Cross multiplication is a handy technique that allows you to solve proportions, which are equations stating that two fractions are equal. It involves multiplying across the equals sign to eliminate the fractions. In other words, you "cross" the terms by multiplying the numerator of one fraction by the denominator of the other fraction and vice versa. This transforms the equation into something that is easier to work with.
Imagine you have the equation \(\frac{x-1}{x+1}=\frac{2}{3x}\). By cross multiplying, you take \((x-1)\times(3x)\) and \((2)\times(x+1)\), which gives you the equation \(3x(x-1)=2(x+1)\).

Cross multiplication is particularly useful in creating a single equation without fractions, making complex expressions much easier to handle. This method is ideal for solving proportion problems since it quickly gets rid of unwieldy fractions and allows you to focus on simpler calculations.

Once you've performed cross multiplication and simplified the equation, you might end up with a quadratic equation. A quadratic equation is typically in the form \(ax^2 + bx + c = 0\). These can be solved using the quadratic formula:

\[x = \frac{-b \pm \sqrt{b^2 - 4ac}}{2a}\]

Here, \(a\), \(b\), and \(c\) are coefficients from the quadratic expression. In our exercise, we've rearranged terms from \(3x(x-1) = 2(x+1)\) to form the equation \(3x^2 - 5x - 2 = 0\).
This is where the quadratic formula comes into play. Simply plug in \(a = 3\), \(b = -5\), and \(c = -2\) into the formula and calculate the discriminant \(b^2 - 4ac\). If this value is a perfect square, you can easily find the roots, or solutions, for \(x\). In this case, it turns out to be 49, and since \(\sqrt{49} = 7\), you can find the two potential solutions for \(x\) easily.
The quadratic formula is powerful because it provides a systematic way to find the roots of any quadratic equation, even if the roots are not rational or easy to spot by simpler factorization methods.

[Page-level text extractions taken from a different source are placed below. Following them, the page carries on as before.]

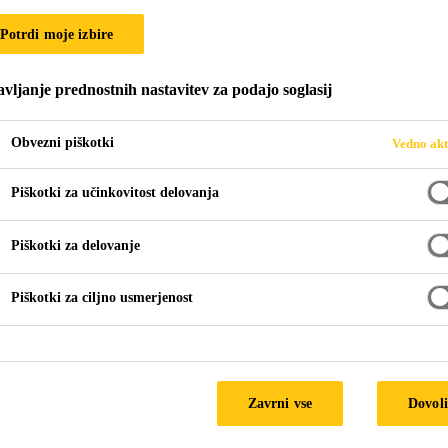
-50 C
Potrdi moje izbire
vljanje prednostnih nastavitev za podajo soglasij
jačevanje, povezovanje in sidranje v sistemu oj
ca v plastičnem ovoju, ki se uporablja kot povezovalni ele
Obvezni piškotki
Vedno akt
Piškotki za učinkovitost delovanja
na
Piškotki za delovanje
Piškotki za ciljno usmerjenost
TEHN
Zavrni vse
Dovoli
Podrobnosti proizvoda
Dok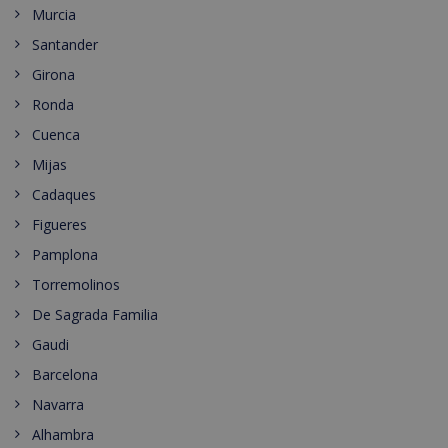
Murcia
Santander
Girona
Ronda
Cuenca
Mijas
Cadaques
Figueres
Pamplona
Torremolinos
De Sagrada Familia
Gaudi
Barcelona
Navarra
Alhambra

Simplifying expressions is a crucial part of solving algebraic equations, and it comes into play multiple times during the problem-solving process. After cross multiplication, you have the equation \(3x(x-1) = 2(x+1)\). Simplifying involves distributing and combining like terms.
You start by distributing to remove the parentheses: \(3x^2 - 3x = 2x + 2\). Next, you rearrange everything to set the stage for using the quadratic formula, which in this case, results in \(3x^2 - 5x - 2 = 0\).
Efficiency in simplifying expressions can greatly reduce the complexity of calculations. It helps in identifying errors early and ensures that each subsequent step is set up correctly.

• Start by distributing any multipliers across terms in parentheses.
• Combine like terms by adding or subtracting them as needed.
• Move all terms to one side of the equation to prepare for methods like the quadratic formula.

Simplifying expressions effectively paves the way to solving problems more accurately and with greater confidence. Simplification condenses equations into manageable forms, making subsequent calculations straightforward and error-free.